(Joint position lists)
--- --- ---

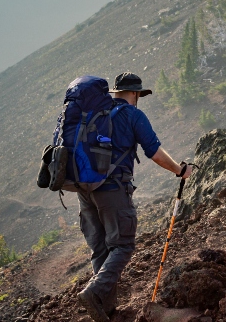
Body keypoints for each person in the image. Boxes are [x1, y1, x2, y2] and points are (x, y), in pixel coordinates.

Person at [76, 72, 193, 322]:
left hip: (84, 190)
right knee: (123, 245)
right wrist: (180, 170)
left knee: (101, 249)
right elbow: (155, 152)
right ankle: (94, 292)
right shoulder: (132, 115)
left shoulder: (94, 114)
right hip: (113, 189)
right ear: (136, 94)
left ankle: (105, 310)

--- --- ---

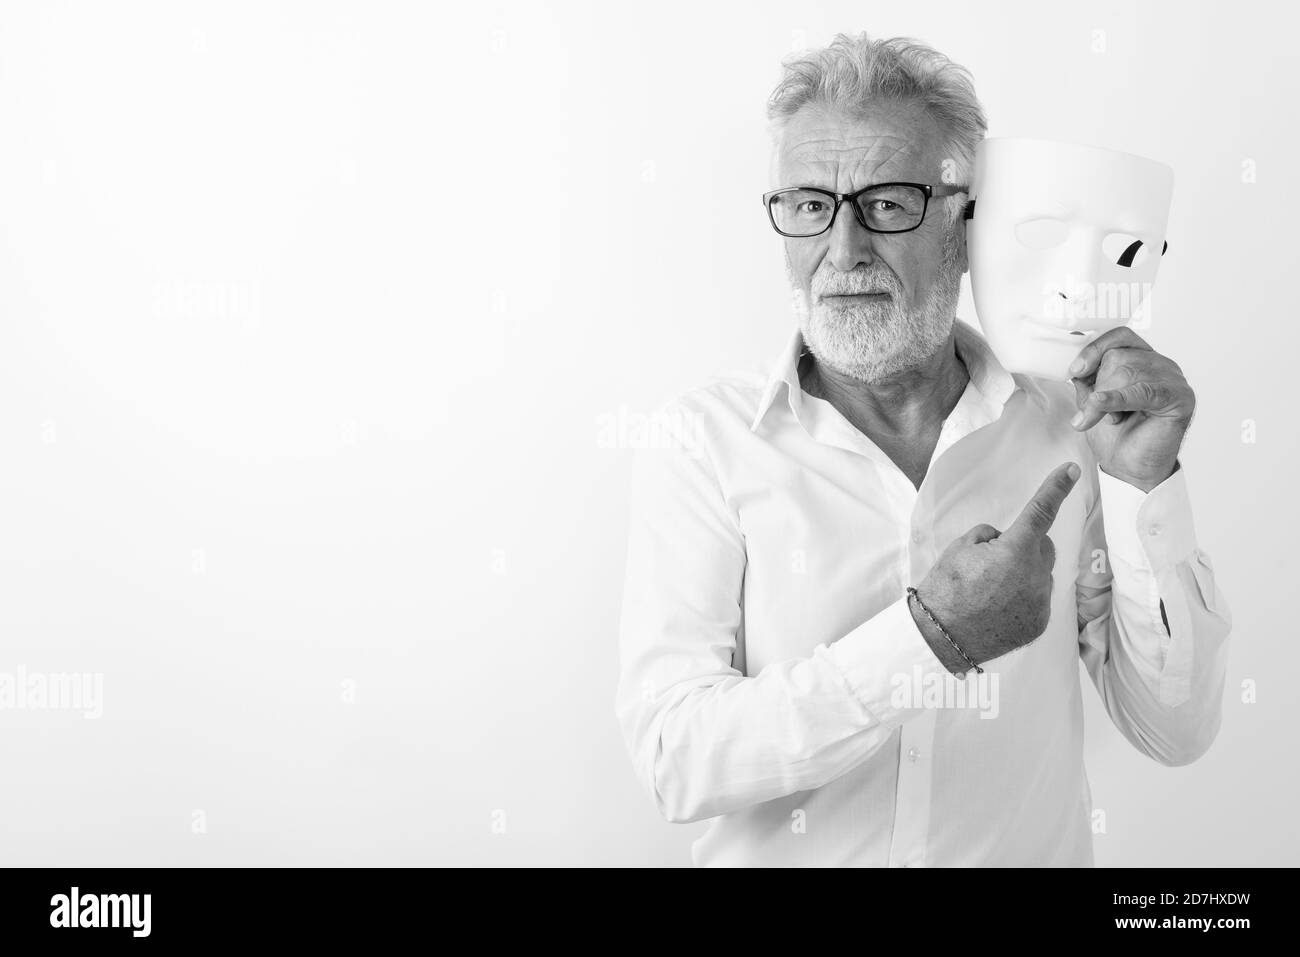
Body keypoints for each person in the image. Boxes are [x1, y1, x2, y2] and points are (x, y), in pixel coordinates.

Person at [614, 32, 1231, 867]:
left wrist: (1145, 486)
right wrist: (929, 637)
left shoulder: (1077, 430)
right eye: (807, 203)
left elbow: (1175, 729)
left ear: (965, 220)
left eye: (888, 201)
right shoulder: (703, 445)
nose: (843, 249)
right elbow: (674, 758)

--- --- ---

# Task statement
Scan the preceding records line by line, and state how many lines contain "right". Nothing else belongs in the answer.

# The answer
11